Brano estratto:
________________________

La stazione ferroviaria di San Zenone, nel Milanese
Milano, 12 settembre 2025 – "Un ragazzo tranquillo, con tanta voglia di imparare. Siamo tutti scioccati, questa notizia ci ha sconvolti". Non si capacita Bledjan Beshiraj, il direttore della Fondazione Fratelli di San Francesco d’Assisi che ha accolto nella struttura milanese di via Saponaro Harouna Sangare, il venticinquenne originario del Mali fermato per violenza sessuale su una ragazza di 18 anni avvenuta il 30 agosto a San Zenone al Lambro, dove si trova un altro centro della Fondazione. Sangare quel giorno aveva lavorato in quella sede.

Quali erano le mansioni del 25enne? "Si occupava di diverse attività: carico e scarico delle merci, aiuto cuoco in cucina, sistemazione degli ambienti. Parla pochissimo l’italiano, quindi cercavamo di coinvolgerlo il più possibile facendolo stare a contatto con più persone in modo che avesse tante occasioni di comunicare".
Dopo il 30 agosto ha notato qualcosa? Si comportava in maniera diversa? "No, per niente. Non c’era alcun segnale che potesse insospettirmi, era quello di sempre. Si comportava come se nulla fosse successo, presentandosi puntuale quando iniziavano i suoi turni. La routine quotidiana era quella di sempre".

________________________

Dati forniti:
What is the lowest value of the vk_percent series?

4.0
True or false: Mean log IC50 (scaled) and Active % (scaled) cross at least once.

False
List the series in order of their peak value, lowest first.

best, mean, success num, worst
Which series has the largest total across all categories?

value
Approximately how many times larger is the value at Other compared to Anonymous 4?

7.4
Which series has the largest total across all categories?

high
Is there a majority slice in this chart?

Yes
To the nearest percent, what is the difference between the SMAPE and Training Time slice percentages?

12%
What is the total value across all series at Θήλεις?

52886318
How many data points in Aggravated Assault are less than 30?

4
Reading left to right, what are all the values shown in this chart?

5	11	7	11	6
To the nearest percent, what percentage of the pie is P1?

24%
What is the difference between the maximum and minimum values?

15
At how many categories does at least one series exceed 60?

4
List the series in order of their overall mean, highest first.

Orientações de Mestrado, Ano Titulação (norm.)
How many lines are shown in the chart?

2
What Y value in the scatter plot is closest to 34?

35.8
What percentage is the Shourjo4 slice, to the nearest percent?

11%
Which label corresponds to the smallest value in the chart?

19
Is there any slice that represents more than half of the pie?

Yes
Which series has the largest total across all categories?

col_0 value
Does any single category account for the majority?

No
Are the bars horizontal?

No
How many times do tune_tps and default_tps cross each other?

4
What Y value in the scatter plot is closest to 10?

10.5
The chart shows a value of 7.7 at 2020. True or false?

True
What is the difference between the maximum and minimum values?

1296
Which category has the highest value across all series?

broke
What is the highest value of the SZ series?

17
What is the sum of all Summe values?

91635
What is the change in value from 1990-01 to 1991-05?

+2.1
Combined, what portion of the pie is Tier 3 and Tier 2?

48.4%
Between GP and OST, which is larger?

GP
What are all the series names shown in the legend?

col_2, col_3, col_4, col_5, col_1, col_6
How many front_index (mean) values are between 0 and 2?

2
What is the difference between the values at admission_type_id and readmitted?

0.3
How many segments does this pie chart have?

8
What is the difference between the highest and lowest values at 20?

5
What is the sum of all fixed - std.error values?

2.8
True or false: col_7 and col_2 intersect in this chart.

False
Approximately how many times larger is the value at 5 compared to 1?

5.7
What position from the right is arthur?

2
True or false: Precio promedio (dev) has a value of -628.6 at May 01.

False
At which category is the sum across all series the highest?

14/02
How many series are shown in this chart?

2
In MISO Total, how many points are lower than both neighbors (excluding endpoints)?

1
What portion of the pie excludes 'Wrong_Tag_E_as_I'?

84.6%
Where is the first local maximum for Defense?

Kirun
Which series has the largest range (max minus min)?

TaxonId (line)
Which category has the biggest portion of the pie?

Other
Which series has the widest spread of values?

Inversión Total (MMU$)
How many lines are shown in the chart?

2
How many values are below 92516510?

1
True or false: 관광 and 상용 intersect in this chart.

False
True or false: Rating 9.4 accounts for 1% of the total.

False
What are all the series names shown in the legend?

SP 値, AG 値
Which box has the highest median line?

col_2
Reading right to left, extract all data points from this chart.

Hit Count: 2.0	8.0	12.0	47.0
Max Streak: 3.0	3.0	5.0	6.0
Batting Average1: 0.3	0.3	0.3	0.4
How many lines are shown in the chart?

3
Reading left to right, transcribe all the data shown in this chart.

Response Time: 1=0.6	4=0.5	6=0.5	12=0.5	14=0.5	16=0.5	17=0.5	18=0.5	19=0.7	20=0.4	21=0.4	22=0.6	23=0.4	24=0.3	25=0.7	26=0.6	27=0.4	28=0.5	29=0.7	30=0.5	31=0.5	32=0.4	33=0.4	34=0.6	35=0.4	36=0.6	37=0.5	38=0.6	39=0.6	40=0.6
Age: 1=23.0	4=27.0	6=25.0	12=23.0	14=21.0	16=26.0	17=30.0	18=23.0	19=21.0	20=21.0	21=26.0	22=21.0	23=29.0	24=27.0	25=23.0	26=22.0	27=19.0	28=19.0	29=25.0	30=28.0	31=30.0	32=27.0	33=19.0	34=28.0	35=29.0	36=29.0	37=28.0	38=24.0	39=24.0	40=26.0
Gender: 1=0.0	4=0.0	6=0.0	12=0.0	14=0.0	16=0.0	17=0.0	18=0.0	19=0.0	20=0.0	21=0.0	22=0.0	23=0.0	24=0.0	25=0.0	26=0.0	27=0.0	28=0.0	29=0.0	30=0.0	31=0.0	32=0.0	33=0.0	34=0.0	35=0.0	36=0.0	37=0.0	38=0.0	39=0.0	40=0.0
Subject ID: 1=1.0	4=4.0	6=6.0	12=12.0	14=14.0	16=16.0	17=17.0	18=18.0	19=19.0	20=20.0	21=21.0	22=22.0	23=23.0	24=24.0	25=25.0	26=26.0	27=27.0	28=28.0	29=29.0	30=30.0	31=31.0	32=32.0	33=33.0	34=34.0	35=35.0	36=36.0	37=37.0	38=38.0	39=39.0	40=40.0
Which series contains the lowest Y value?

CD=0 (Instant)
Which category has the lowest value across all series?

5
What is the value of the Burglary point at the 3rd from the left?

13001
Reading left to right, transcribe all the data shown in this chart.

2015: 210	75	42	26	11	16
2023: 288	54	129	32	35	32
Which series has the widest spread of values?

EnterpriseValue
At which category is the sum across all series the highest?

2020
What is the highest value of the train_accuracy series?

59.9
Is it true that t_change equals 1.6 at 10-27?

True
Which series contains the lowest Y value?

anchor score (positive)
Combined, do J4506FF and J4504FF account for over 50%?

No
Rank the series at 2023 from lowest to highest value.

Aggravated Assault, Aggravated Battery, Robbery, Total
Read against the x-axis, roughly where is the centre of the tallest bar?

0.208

________________________

Compito 1:
Riscrivi come elenco il paragrafo del brano che inizia con «Quali erano le mansioni del 25enne?». Mantieni i fatti principali.
Compito 2:
Riprendi il brano sul venticinquenne fermato per i fatti di San Zenone al Lambro e proseguilo dopo l'ultima frase.
I dati forniti non servono.

Risposta 1:
- Mansioni del 25enne: carico e scarico delle merci, aiuto cuoco in cucina e sistemazione degli ambienti.
- Parla pochissimo l'italiano.
- Per questo si cercava di coinvolgerlo il più possibile, facendolo stare a contatto con più persone, così da dargli tante occasioni di comunicare.

Risposta 2:
Quando ha saputo del fermo? "Oggi (ieri per chi legge, ndr) ma già all’alba del 31 agosto ho saputo che c’era stata una violenza. I carabinieri sono venuti subito, alle 5 del mattino, per indagare sul territorio. Fin dal primo momento in cui le forze dell’ordine hanno avviato le indagini, la Fondazione si è messa a completa disposizione per contribuire a fare piena luce sull’accaduto nel più breve tempo possibile. Io stesso ho fornito alle autorità tutto il materiale video delle telecamere di videosorveglianza, che ha permesso di ricostruire i movimenti degli ospiti. In più ho dato il mio pieno e incondizionato consenso affinché a tutti gli ospiti della struttura fosse effettuato il prelievo del dna. Questo ha fatto la differenza".
Quando nelle immagini è spuntata la sagoma di Sangare, cos’ha pensato? "È stata una doccia fredda. Ma non solo per me. Il fatto che il presunto responsabile di un atto così efferato sia un nostro ospite ha lasciato tutti noi della Fondazione increduli e profondamente scossi. La nostra missione è sempre stata quella di offrire un percorso di accoglienza, inclusione e recupero, basato su principi di legalità e responsabilità sociale, e un episodio di tale gravità rappresenta un tradimento dei valori su cui si fonda il nostro operato e ai quali richiediamo ai nostri ospiti di aderire. Condanniamo con la massima fermezza questo crimine, continueremo a collaborare con le forze dell’ordine offrendo qualsiasi supporto necessario per garantire che giustizia sia fatta e che episodi del genere non possano ripetersi".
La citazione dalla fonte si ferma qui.